While the Pound New Zealand Dollar exchange rate saw a modest uptick in the wake of the 2017 Budget announcement this boost soon faded.
The mood towards Sterling soured in response to the discouraging nature of the Office for Budget Responsibility’s (OBR) downwards revisions to its economic forecasts.
With general growth and wage increases set to remain sluggish over the forecast horizon this painted a rather bearish picture of the domestic outlook, encouraging investors to sell out of the Pound.
Although there was no change in the second estimate of the headline third quarter UK gross domestic product the underlying details of the report were not overly positive in nature.
Most signs seem to point towards the UK continuing to experience weaker growth in the coming months, even as the global economy picks up.
Even though the Conservative cabinet appears a little less divided in the wake of Chancellor Philip Hammond’s Budget this is unlikely to diminish the sense of political risk for long.
As UK data will be a little thinner on the ground in the coming week this could leave the Pound New Zealand Dollar exchange rate vulnerable to downside pressure.
Wednesday’s consumer credit and mortgage approvals figures may offer Sterling a rallying point, though, if the data points towards resilient domestic confidence.
Disappointing NZ Trade Data May Reverse New Zealand Dollar Gains
The third quarter New Zealand retail sales data showed a more limited loss of momentum than anticipated, offering some degree of support to the ‘Kiwi’.
This suggests that consumers still hold some sense of optimism, unaffected by recent signs of weakness within the wider economy.
A bearish US Dollar also helped to bolster NZD exchange rates ahead of the weekend, with demand for the safe-haven currency limited over the Thanksgiving break.
However, demand for the New Zealand Dollar may weaken overnight if October’s raft of trade data fails to show a solid improvement on the month.
As analysts at ANZ noted:
‘There are a number of moving parts this month, such as the lower NZD, elevated commodity prices (although dairy prices started to slip during the month) and the impact of the wet weather delaying the start of early-season volumes for the likes of livestock and horticulture sectors. It makes for a bit of a confused picture.

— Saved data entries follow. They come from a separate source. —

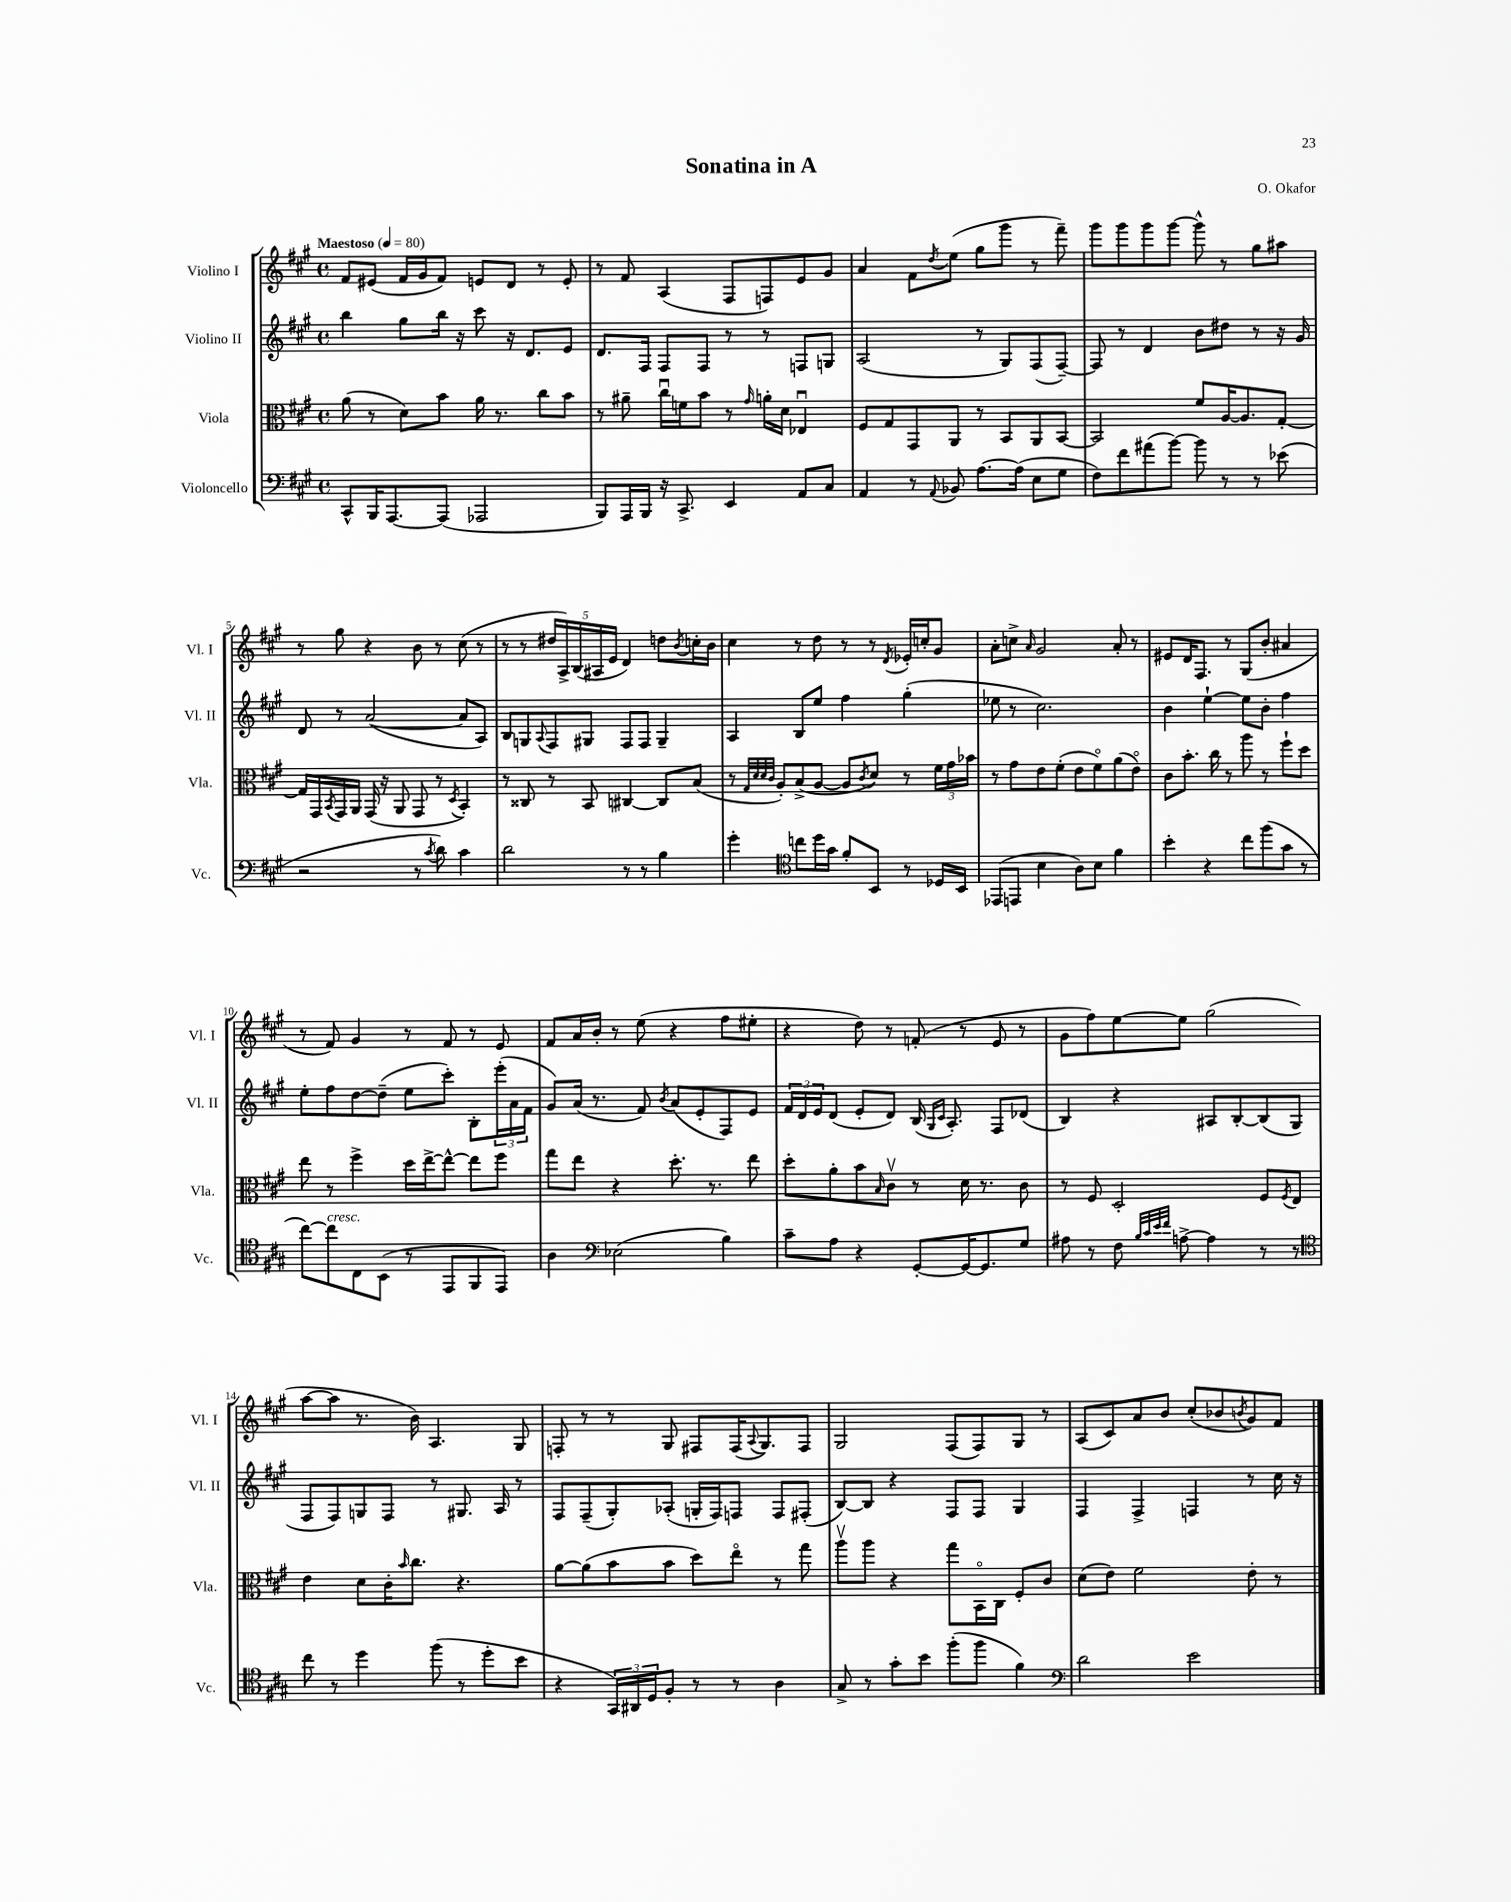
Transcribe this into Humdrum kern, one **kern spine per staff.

**kern	**kern	**kern	**kern
*part4	*part3	*part2	*part1
*staff4	*staff3	*staff2	*staff1
*I"Violoncello	*I"Viola	*I"Violino II	*I"Violino I
*I'Vc.	*I'Vla.	*I'Vl. II	*I'Vl. I
*clefF4	*clefC3	*clefG2	*clefG2
*k[f#c#g#]	*k[f#c#g#]	*k[f#c#g#]	*k[f#c#g#]
*M4/4	*M4/4	*M4/4	*M4/4
*met(c)	*met(c)	*met(c)	*met(c)
*MM80	*MM80	*MM80	*MM80
=1	=1	=1	=1
!	!	!	!LO:TX:a:B:t=Maestoso
8CC#^^/L	(8a\	4bb\	8f#/L
16BBB/K	8r	.	(8e#X/J
[8.AAA/	.	.	.
.	8d\L)	8gg#\L	16f#/LL
.	.	.	16g#/J
(8AAA/J]	8b\J	16bb\Jk	8f#/J)
.	.	16r	.
2AAA-X/	16a\	8ccc#\	8en/L
.	8.r	.	.
.	.	16r	8d/J
.	.	8.d/L	.
.	8cc#\L	.	8r
.	8b\J	8e/J	8e'/
=2	=2	=2	=2
8BBB/L)	8r	8.d/L	8r
16AAA/L	8a#X~\	.	8f#/
16BBB/JJ	.	16F#/Jk	.
16r	16cc#u\LL	8F#/L	(4A/
8.CC#^/	16fn\J	.	.
.	8b\J	8F#/J	.
4EE/	8r	8r	8F#/L
.	16qqg#/	.	.
.	16an'\LL	8r	8Fn/)
.	16d\JJ	.	.
8AA/L	4E-Xu/	8Fn/L	8e/
8C#/J	.	8Gn/J	8g#/J
=3	=3	=3	=3
4AA/	8F#/L	(2A/	4a/
.	8G#/	.	.
8r	8GG#/	.	8f#\L
8qqAA/	.	.	8qdd/
8BB-X/	8AA/J	.	(8ee\J
[8.A\L	8r	8r	8gg#\L
.	8BB/L	8G#/L)	8ggg#\J
(16A\Jk]	.	.	.
8E\L	8AA/	(8F#/	8r
8G#\J	[8BB/J	[8F#~/J)	8fff#~\)
=4	=4	=4	=4
8F#\L)	2BB/]	8F#/]	8ggg#\L
8f#\	.	8r	8ggg#\
(8a#X\	.	4d/	8ggg#\
[8b\J)	.	.	[8ggg#\J
8b\]	8f#/L	8b\L	8ggg#^^\]
8r	[16A/K	8dd#X\J	8r
.	8.A/]	.	.
8r	.	8r	8gg#\L
(8e-X\	[8G#'/J	16r	8aa#X\J
.	.	16g#/	.
!!LO:LB:g=z
=5	=5	=5	=5
2r	16G#/LL]	8d/	8r
.	16GG#/	.	.
.	8qBB/	.	.
.	16GG#/	8r	8gg#\
.	16AA/JJ	.	.
.	(16GG#/	([2a/	4r
.	16r	.	.
.	8AA/	.	.
8r	8GG#/	.	8b\
8qc#/	.	.	.
8d\)	8r	.	8r
.	8qD/	.	.
4c#\	4BB'/)	8a/L]	(8cc#\
.	.	8A/J)	8r
=6	=6	=6	=6
2d\	8r	8B/L	8r
.	8C##X/	8Gn/	8r
.	.	8qqA/	.
.	8r	8F#/	20dd#X/LL
.	.	.	20A^/)
.	.	.	(20B/
.	8BB/	8G#X/J	.
.	.	.	20A#X/
.	.	.	20e/JJ
8r	[4C#X/	8F#/L	4d/)
8r	.	8F#/J	.
4B\	8C#/L]	4G#~/	8ddn\L
.	.	.	8qb/
.	(8B/J	.	16ccn'\L
.	.	.	16b\JJ
=7	=7	=7	=7
4g#'\	8r	4A/	4cc#\
.	32qqG#/LLL	.	.
.	32qqd/	.	.
.	32qqd/	.	.
.	32qqc#/JJJ	.	.
.	8A'/L)	.	.
*clefC4	*	*	*
8ccn\L	(8B^/	8B/L	8r
16dd\L	[8A/J	8ee/J	8dd\
16g#\JJ	.	.	.
8f#'/L	8A/L]	4ff#\	8r
.	8qc#/	.	.
8BB/J	8d/J)	.	8r
.	.	.	8qd/
8r	8r	(4gg#'\	16e-X'/LL
.	.	.	16ccn'/J
16D-X/LL	24f#\LL	.	8g#/J
.	24g#\	.	.
16BB/JJ	.	.	.
.	24b-X\JJ	.	.
=8	=8	=8	=8
(8EE-X/L	8r	8ee-X\	8a'\L
8EEn/J	8g#\L	8r	8ccn^\J
.	.	.	16qqa/
4B\	8e\	2.cc#\)	2g#/
.	(8f#'\J	.	.
8A\L)	8e\L	.	.
8B\J	8f#\)	.	.
4f#\	(8a\	.	8a'/
.	8e\J)	.	8r
=9	=9	=9	=9
4b'\	8c#\L	4b\	8e#X/L
.	8.b'\J	.	16d/K
.	.	.	8.F#/J
4r	.	[4ee`\	.
.	16cc#\	.	.
.	8r	.	8r
8cc#\L	8aa\	8ee\L]	(8G#/L
(8ff#\	8r	8b'\J	8b'/J
8g#\J	8ff#`\L	4ff#\	4a#X/
8r	8dd\J	.	.
!!LO:LB:g=z
=10	=10	=10	=10
[8cc#\L)	8ee\	8ee'\L	8r
!LO:TX:a:i:t=cresc.	!	!	!
8cc#\]	8r	8ff#\	8f#/)
8C#\	4ff#^\	[8dd\	4g#/
(8BB\J	.	(8dd~\J]	.
8r	16dd\LL	8ee\L	8r
.	[16ee^\J	.	.
8EE/L	8ee^^\J_	8ccc#'\J)	8f#/
8FF#/	8ee\L]	8B'\L	8r
8EE/J)	8ff#\J	(24eee'\L	8e/
.	.	24a\	.
.	.	24f#\JJ	.
=11	=11	=11	=11
4A\	8gg#\L	8g#/L)	8f#/L
.	8ee\J	(16a/Jk	16a/L
.	.	8.r	16b'/JJ
*clefF4	*	*	*
(2E-X\	4r	.	8r
.	.	8f#/)	(8ee\
.	.	8qb/	.
.	8.dd'\	(8a/L	4r
.	.	8e'/	.
.	8.r	.	.
4B\)	.	8F#/)	8ff#\L
.	8ee\	8e/J	8ee#X'\J
=12	=12	=12	=12
8c#~\L	8dd'\L	24f#/LL	4r
.	.	24d/	.
.	.	24e/J	.
8A\J	8a'\	(8d/J	.
4r	8b\	8e'/L	8dd\)
.	16qqB/	.	.
.	8c#v\J	8d/J)	8r
[8GG#'/L	8r	(16B/	(8fn'/
.	.	16qqG#/LL	.
.	.	16qqc#/JJ	.
.	.	8.A'/)	.
16GG#/K_	16d\	.	8r
8.GG#/]	8.r	.	.
.	.	8F#/L	8e/
8G#/J	8c#\	(8d-X/J	8r
=13	=13	=13	=13
8A#X\	8r	4B/)	8g#\L
8r	8F#/	.	8ff#\)
8F#\	2D'/	4r	[8ee\
32qqB/LLL	.	.	.
32qqc#/	.	.	.
32qqe/	.	.	.
32qqf#/JJJ	.	.	.
[8An^\	.	.	8ee\J]
4A\]	.	8A#X/L	(2gg#\
.	.	[8B'/	.
8r	8F#/L	(8B/]	.
.	8qF#/	.	.
8r	8E/J	8G#/J	.
!!LO:LB:g=z
=14	=14	=14	=14
*clefC4	*	*	*
8cc#\	4e\	8F#/L	[8aa\L
8r	.	8F#/)	8aa\J]
4dd\	8d\L	8Gn/	8.r
.	16c#'\K	8F#/J	.
.	16qqb/	.	.
.	8.cc#\J	.	16b\)
(8ff#\	.	8r	4.A/
8r	4.r	8.G#X/	.
8dd'\L	.	.	.
.	.	16A/	.
8b\J	.	8r	8G#/
=15	=15	=15	=15
4r	[8a\L	8F#/L	8Fn'/
.	(8a\]	(8F#~/	8r
24GG#/LL)	8b\	8G#'/)	8r
24AA#X/	.	.	.
24D/J	.	.	.
8F#'/J	8b\J	(8A-X'/J	8G#/
8r	8dd\L)	16Gn'/LL	8F#X/L
.	.	16F#/J)	.
8r	8ee\J	8Fn/J	(16F#/K
.	.	.	8qqA/
.	.	.	8.G#/)
4A\	8r	8F/L	.
.	8gg#\	(8F#X'/J	8F#/J
=16	=16	=16	=16
8G#^/	8aav\L	[8B/L)	2G#/
8r	8aa\J	8B/J]	.
8g#'\L	4r	4r	.
8b\J	.	.	.
(8ff#'\L	8gg#\L	8F#/L	(8F#/L
8ff#\J	16BB\L	8F#/J	8F#/)
.	16C#\JJ	.	.
4f#\)	8F#'/L	4G#/	8G#/J
.	8c#/J	.	8r
=17	=17	=17	=17
*clefF4	*	*	*
2d\	(8d\L	4F#/	(8A/L
.	8e\J)	.	8c#/)
.	2f#\	4F#^/	8a/
.	.	.	8b/J
2e\	.	4Fn/	(8cc#'/L
.	.	.	8b-X/
.	.	.	8qbn/
.	8e'\	8r	8g#/)
.	8r	16cc#\	8f#/J
.	.	16r	.
==	==	==	==
*-	*-	*-	*-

‘On the imports side, it is the same in many ways. The recent trend has been decent, although we wonder whether with uncertainty around the election, together with the potential for housing weakness to spill into bigger-ticket consumer goods (cars especially) that the trend might begin to soften.’
If the trade deficit fails to narrow this could offer the GBP NZD exchange rate a rallying point, underlining persistent market worries over the outlook of the New Zealand economy.
Current GBP NZD Interbank Exchange Rates
At the time of writing, the Pound New Zealand Dollar exchange rate was slumped in the region of 1.9287. Meanwhile, the New Zealand Dollar Pound exchange rate was trending higher around 0.5180.